Questions de société
Tyrannies de la transparence et éloges de l’opacité. Présentation conjointe des revues Multitudes, Réfractions et de la Revue française d'éthique appliquée (Paris, 16 avril 2019)

Tyrannies de la transparence et éloges de l’opacité. Présentation conjointe des revues Multitudes, Réfractions et de la Revue française d'éthique appliquée (Paris, 16 avril 2019)

Publié le par Université de Lausanne (Source : Sébastien Clayes)

Nous vivons à l'âge de la transparence, son idéal semble s’imposer à tous les esprits comme une évidence. L’omniprésence des dispositifs de surveillance aux mains de l’État (police scientifique, caméras ou normalisation et bureaucratisation augmentées), la diffusion croissante de l’image intime dans les réseaux sociaux ou bien les formes inédites de traçage des individus induites par Internet et son monde connecté : voilà maints exemples qui justifient de parler d’âge de la transparence. Celle-ci est défendue au nom de la rationalité comme de la promesse d'un monde plus démocratique et plus sécurisé, valorisant la clarté, la limpidité, l’intelligibilité et la vérité. Toute opacité est suspecte de cacher des pratiques douteuses (népotisme, corruption, détournement, abus) en faisant obstacle à une indispensable soif de vérité.

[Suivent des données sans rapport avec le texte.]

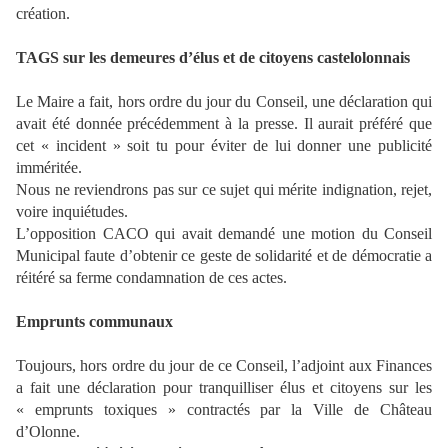
création.
TAGS sur les demeures d’élus et de citoyens castelolonnais
Le Maire a fait, hors ordre du jour du Conseil, une déclaration qui
avait été donnée précédemment à la presse. Il aurait préféré que
cet « incident » soit tu pour éviter de lui donner une publicité
imméritée.
Nous ne reviendrons pas sur ce sujet qui mérite indignation, rejet,
voire inquiétudes.
L’opposition CACO qui avait demandé une motion du Conseil
Municipal faute d’obtenir ce geste de solidarité et de démocratie a
réitéré sa ferme condamnation de ces actes.
Emprunts communaux
Toujours, hors ordre du jour de ce Conseil, l’adjoint aux Finances
a fait une déclaration pour tranquilliser élus et citoyens sur les
« emprunts toxiques » contractés par la Ville de Château
d’Olonne.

À l’occasion d’une présentation des derniers numéros des revues MultitudesRéfractions et Revue française d’éthique appliquée, nous souhaitons prendre à contre-pied cette aspiration à tout rendre transparent et faire droit à toutes les formes de résistance s’organisant - même implicitement - contre la surexposition imposée. Nous tentons de souligner certains des coûts, des écueils et des victimes collatérales de l’impératif de transparence. En soulignant ses aspect « tyranniques », en faisant « l'éloge de l’opacité », nous rappelons qu’il importe de cultiver des formes de discrétion et de réserve qui en arrivent à constituer de véritables pratiques de résistance et d’échappée au pouvoir.